Adoptant un amendement du Gouvernement, le Sénat a ajouté une circonstance aggravante liée à la « vulnérabilité ou dépendance de la victime résultant de la précarité de sa situation économique ou sociale, apparente ou connue de l'auteur ». Cette rédaction permettra au juge, non pas de porter une appréciation, quantitative ou de valeur, sur ce qu'est la vulnérabilité économique ou sociale, mais de tenir compte de la réalité d'une situation.
Enfin, la cinquième circonstance aggravante sera constituée lorsque plusieurs personnes agiront « en qualité d'auteur ou de complice ».

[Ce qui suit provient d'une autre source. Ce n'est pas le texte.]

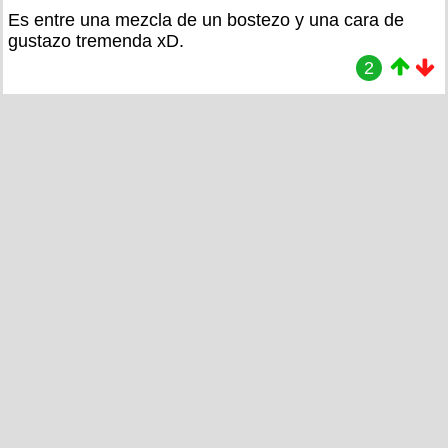
Es entre una mezcla de un bostezo y una cara de
gustazo tremenda xD.
2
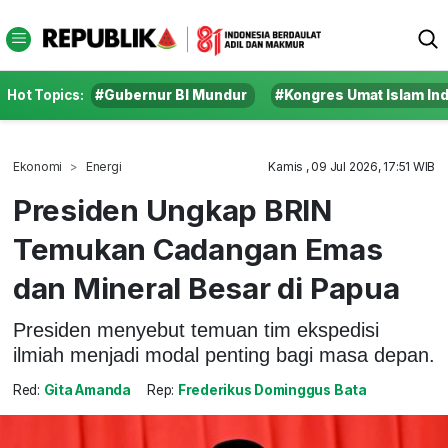
Hot Topics:
#Gubernur BI Mundur
#Kongres Umat Islam In
Ekonomi
Energi
Kamis , 09 Jul 2026, 17:51 WIB
Presiden Ungkap BRIN
Temukan Cadangan Emas
dan Mineral Besar di Papua
Presiden menyebut temuan tim ekspedisi
ilmiah menjadi modal penting bagi masa depan.
Red:
Gita Amanda
Rep:
Frederikus Dominggus Bata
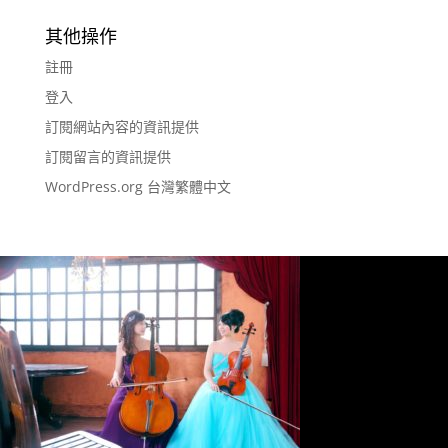
其他操作
註冊
登入
訂閱網站內容的資訊提供
訂閱留言的資訊提供
WordPress.org 台灣繁體中文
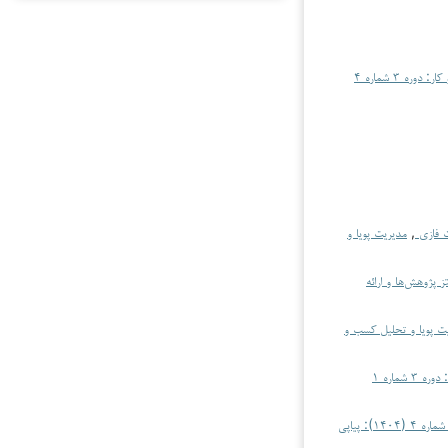
مدیریت پویا و تحلیل کسب و کار: دوره ۳ شماره ۴
خت فازی
,
مدیریت پویا و
ز پژوهش‌ها و ارائه
ت پویا و تحلیل کسب و
مدیریت پویا و تحلیل کسب و کار: دوره ۳ شماره ۱
مدیریت پویا و تحلیل کسب و کار: دوره ۴ شماره ۴ (۱۴۰۴): پیاپی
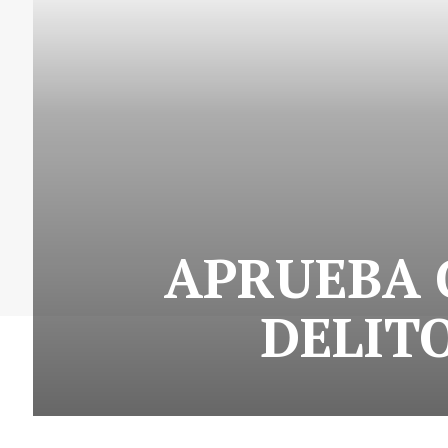
APRUEBA 
DELITO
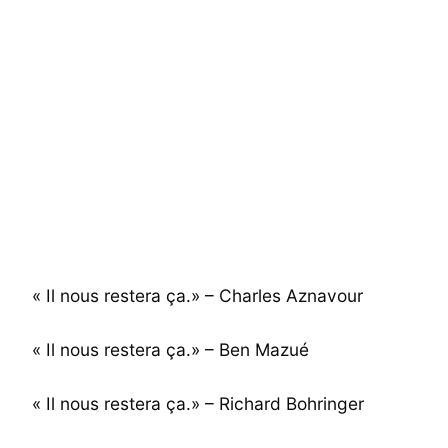
« Il nous restera ça.» – Charles Aznavour
« Il nous restera ça.» – Ben Mazué
« Il nous restera ça.» – Richard Bohringer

En définitive, grâce à ce projet de loi, l'incrimination devient plus précise et permettra de répondre à toutes les situations concrètes qui nous ont été relatées tant par les associations que par les syndicats et personnalités que nous avons auditionnés.
Des interrogations demeurent à propos de l'acte unique. Comme je l'ai dit, le Gouvernement a, en permanence, été animé par un souci de sécurité juridique. Nous avons jugé que retenir l'acte unique – qui sémantiquement diffère du harcèlement en ce qu'il ne suppose pas la réitération – imposait de le caractériser. C'est ce que nous avons fait, sur la base de deux critères : celui de la pression grave et celui du but réel ou apparent. Le Sénat s'est interrogé sur la difficulté d'apporter des preuves, notamment en cas de pression grave. L'acte unique, s'il intervient dans le cadre d'un entretien d'embauche, de la préparation d'une thèse de doctorat ou de la soutenance d'un mémoire, ou encore lors de la signature d'un bail locatif, peut avoir des effets équivalents au harcèlement en ce qu'il consiste en un chantage sexuel – certains l'ont d'ailleurs qualifié ainsi. Votre Assemblée en débattra très certainement.

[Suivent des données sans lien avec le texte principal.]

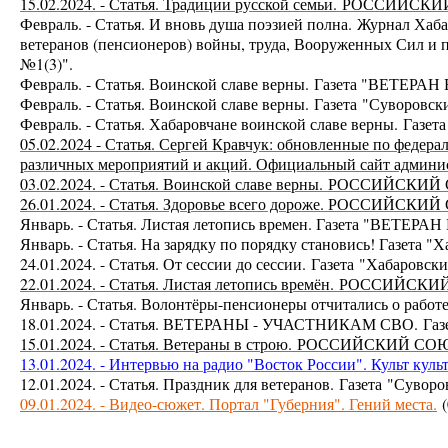
15.02.2024. - Статья. Традиции русской семьи.
Р
ОССИЙСКИЙ
Февраль. - Статья. И вновь душа поэзией полна.
Журнал Хаба
ветеранов (пенсионеров) войны, труда, Вооруженных Сил
№1(3)".
Февраль. - Статья. Воинской славе верны.
Газета "
ВЕТЕРАН
Февраль. - Статья. Воинской славе верны.
Газета
"Суворовск
Февраль. - Статья. Хабаровчане воинской славе верны.
Газет
05.02.2024 - Статья. Сергей Кравчук: обновленные по феде
различных мероприятий и акций. Официальный сайт админис
03.02.2024. - Статья. Воинской славе верны.
Р
ОССИЙСКИЙ 
26.01.2024. - Статья. Здоровье всего дороже. Р
ОССИЙСКИЙ 
Январь. - Статья. Листая летопись времен. Газета "
ВЕТЕРАН 
Январь. - Статья. На зарядку по порядку становись! Газет
24.01.2024. - Статья. От сессии до сессии.
Газета
"Хабаровски
22.01.2024. - Статья. Листая летопись времён.
РОССИЙСКИЙ
Январь. - Статья. Волонтёры-пенсионеры отчитались о работ
18.01.2024. - Статья. ВЕТЕРАНЫ - УЧАСТНИКАМ СВО.
Газ
15.01.2024. - Статья. Ветераны в строю.
РОССИЙСКИЙ СОЮ
13.01.2024. - Интервью на радио "Восток России". Культ кул
12.01.2024. - Статья. Праздник для ветеранов.
Газета
"Суворо
09.01.2024. - Видео-сюжет. Портал "Губерния". Гений места.
(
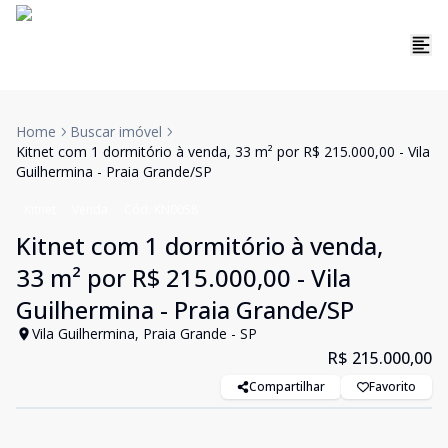
Home
Buscar imóvel
Kitnet com 1 dormitório à venda, 33 m² por R$ 215.000,00 - Vila
Guilhermina - Praia Grande/SP
Kitnet
Venda
Cód:
KN0058
Kitnet com 1 dormitório à venda,
33 m² por R$ 215.000,00 - Vila
Guilhermina - Praia Grande/SP
Vila Guilhermina, Praia Grande - SP
R$ 215.000,00
Compartilhar
Favorito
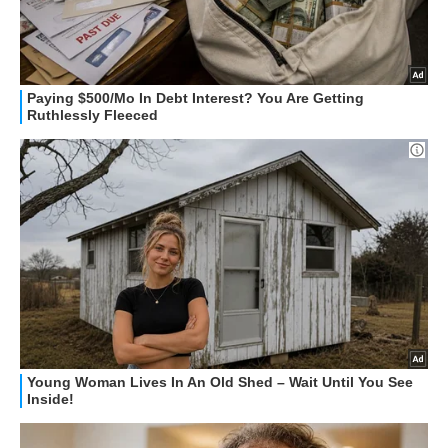
STREAMING E SERIE TV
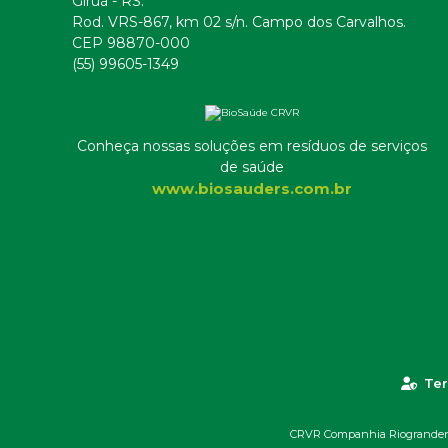
Giruá - RS.
Rod. VRS-867, km 02 s/n. Campo dos Carvalhos.
CEP 98870-000
(55) 99605-1349
Conheça nossas soluções em resíduos de serviços
de saúde
www.biosauders.com.br
Ter
CRVR Companhia Riograndense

Quoi qu'il en soit, il était important de retenir l'acte unique. Cette notion suscite néanmoins l'inquiétude de certains sénateurs et députés dans la mesure où il existe un risque de sous-qualification de l'agression sexuelle en harcèlement sexuel. Nous avons donc travaillé à la rédaction d'amendements qui contribueraient à lever ce risque.

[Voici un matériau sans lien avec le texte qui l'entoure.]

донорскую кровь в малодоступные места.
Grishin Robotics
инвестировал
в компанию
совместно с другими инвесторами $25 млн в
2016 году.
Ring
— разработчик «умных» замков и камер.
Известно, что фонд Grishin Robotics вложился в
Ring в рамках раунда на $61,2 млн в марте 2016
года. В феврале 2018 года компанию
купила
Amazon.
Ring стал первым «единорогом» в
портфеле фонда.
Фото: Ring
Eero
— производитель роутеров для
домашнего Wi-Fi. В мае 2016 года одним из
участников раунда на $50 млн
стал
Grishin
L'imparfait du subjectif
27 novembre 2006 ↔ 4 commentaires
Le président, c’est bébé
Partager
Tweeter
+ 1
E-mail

En sus de l'éclairage apporté par vos travaux, la circulaire d'application de la loi invitera les parquets à considérer comme circonstance aggravante l'abus d'autorité à l'égard des mineurs de plus de quinze ans lorsqu'ils sont stagiaires dans les entreprises, mais aussi dans de nombreuses circonstances où ils sont susceptibles d'être exposés au harcèlement sexuel : en colonies de vacances, lors de sorties ou dans les milieux sportifs.
Je n'ignore pas votre intention d'enrichir ce projet de loi que nos concitoyens attendent avec impatience, ou de débattre de certaines de ses dispositions. Je suis maintenant prête à répondre à toutes vos questions.